Altcoins are cryptocurrency assets created in the wake of Bitcoin's success. They're often characterized as improved versions of Bitcoin or solutions to perceived flaws in the Bitcoin network. The oft-referenced Blockchain Trilemma posits that it's impossible to have scalability, security, and decentralization all at once—something must be sacrificed for another to exist.
How Did Altcoins Come to Exist?
Soon, people realized that the Bitcoin base layer wasn't fast enough to handle the number of transactions being sent daily. This resulted in increased transaction fees and longer wait times to get your transaction included in a block by miners. As such, many developers created altcoins to improve this metric.
Furthermore, some developers found Bitcoin too "boring" for their taste. They wanted to experiment with different use cases for cryptocurrency beyond just being a store of value or a means of payment.
A whole new generation of coins sprang up. Ethereum, Litecoin, Bitcoin Cash, and other altcoins introduced new features that helped them process more transactions per second than Bitcoin and apply similar cryptographic principles to other financial applications.
How Have Altcoins Fared?
Bitcoin, the original cryptocurrency, still dwarfs all other altcoins in terms of price and market capitalization. It's the most decentralized and secure blockchain, and it's weathered many storms over the years. While some altcoins have come and gone, Bitcoin has remained.
Furthermore, the altcoins that sought to enhance transaction speed have been fraught with issues along the other two Trilemma metrics. Decentralization and security usually decrease as transaction speed increases and vice versa. Consequently, it's become increasingly difficult for altcoins to find that perfect balance.
These days, we've realized that the Blockchain Trilemma may not be a trilemma at all. The Lightning Network, a second-layer solution built on Bitcoin, has helped the network scale without sacrificing decentralization or security. It's growing in capacity and adoption rapidly, making redundant many of the altcoins that sought to improve on Bitcoin's scalability.
Ethereum has done an impressive job differentiating itself from Bitcoin. It's become the de-facto platform for building decentralized applications, and its native currency, Ether, is used to pay transaction fees on the Ethereum network. The technological experimentation that Ethereum's smart contracts enable has resulted in a broad range of use cases, from digital asset management to decentralized exchanges.

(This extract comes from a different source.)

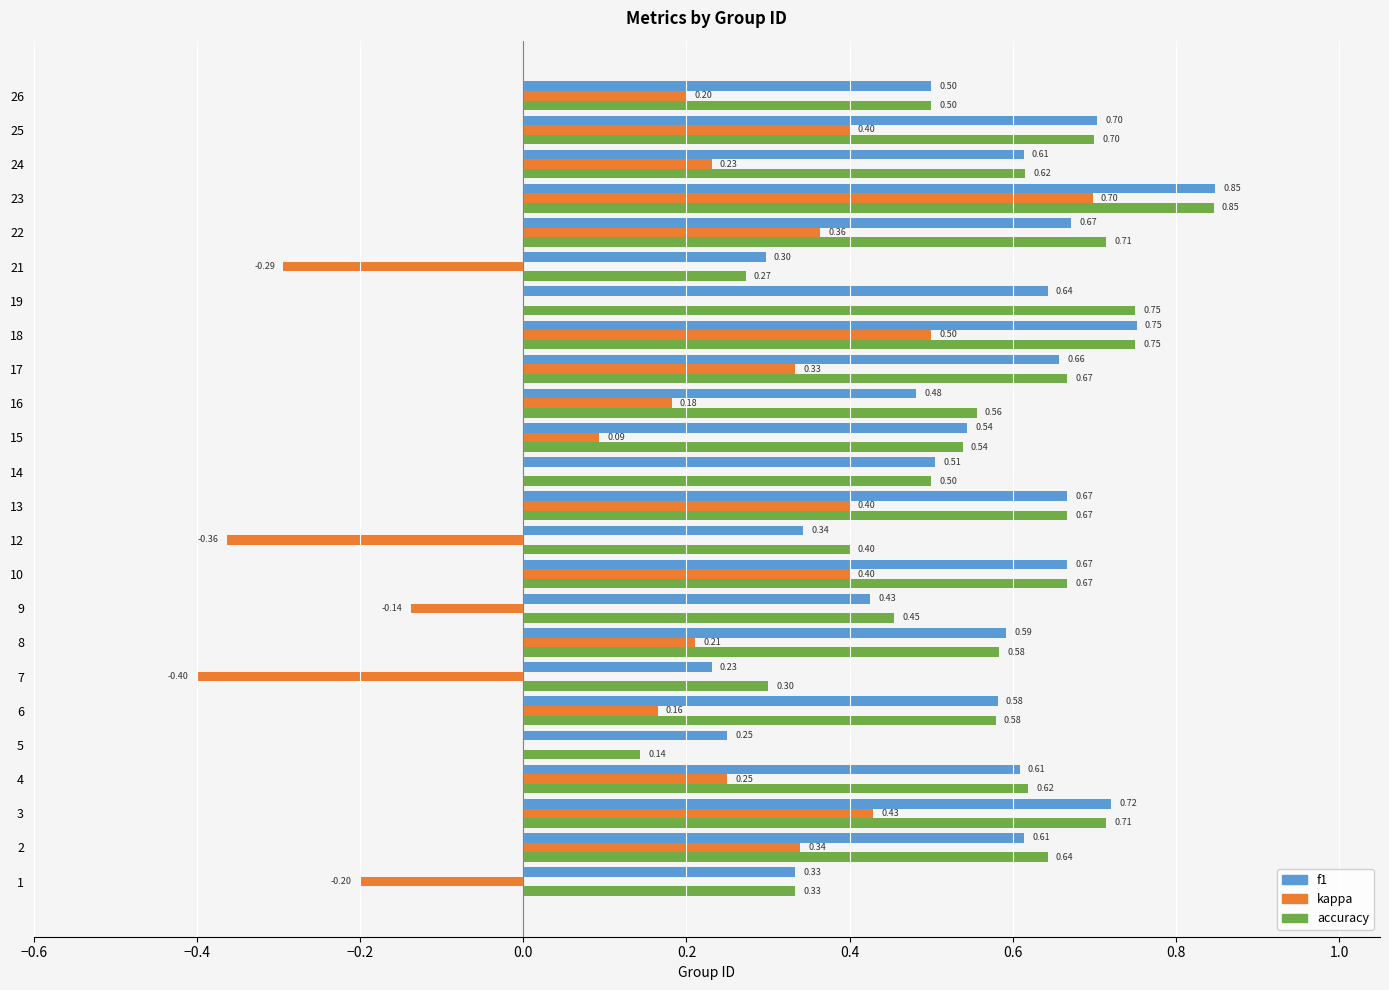

Between 15 and 17, which series saw the biggest shift?

kappa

Still, it's also faced challenges with scalability, which it hopes to address with the launch of Ethereum 2.0. But Ethereum suffers more systemic risk than Bitcoin, as it must undergo significant protocol changes to upgrade.
What's Next for Altcoins?
The future is very much up in the air regarding altcoins. While some have found success in carving out a niche for themselves, the vast majority have failed to live up to the hype. We should laud experimentation in crypto, but we should also be mindful that most will fail.
On the other hand, Bitcoin continues to chug along, slowly but surely becoming more mainstream with each passing day. Bitcoin is boring, but it works. It doesn't try to do everything, move fast and break things, or make bold promises that it might not be able to keep. Instead, it focuses on being the best store of value and payment network that it can be.

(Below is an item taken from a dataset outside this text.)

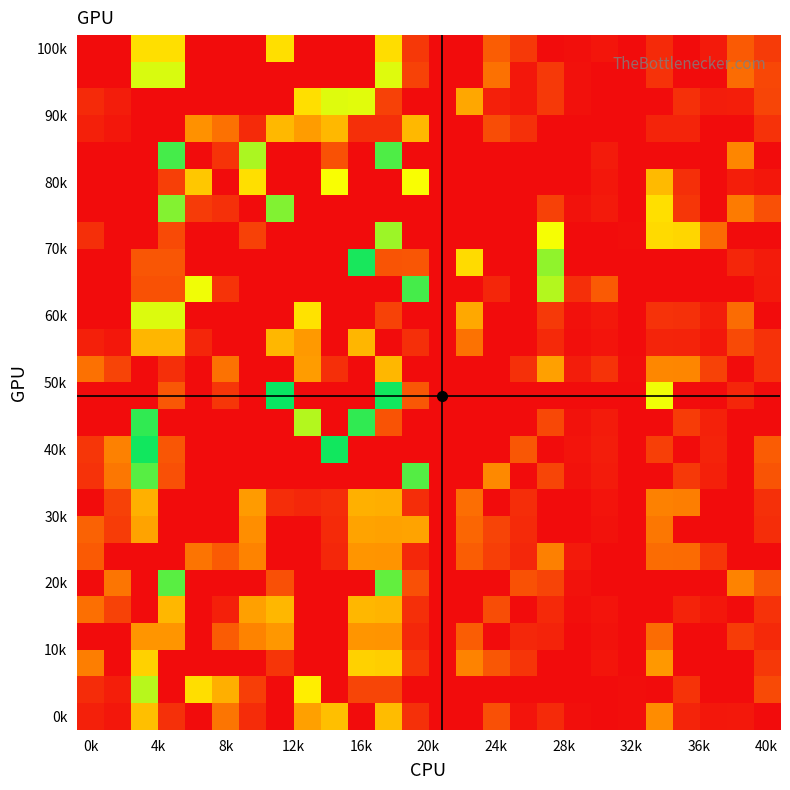

Which label corresponds to the smallest value in the chart?

0k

And that, in a nutshell, is the appeal of Bitcoin. It's not the most glamorous cryptocurrency on the market, but it's the most reliable. And in a world full of digital snake oil, that's worth something.
Time will tell what the future holds for altcoins. But one thing is sure: they'll unlikely ever dethrone Bitcoin as money. Bitcoin is more secure. It's more decentralized. It's money in a way that altcoins aren't.
There's Bitcoin, and there's everything else.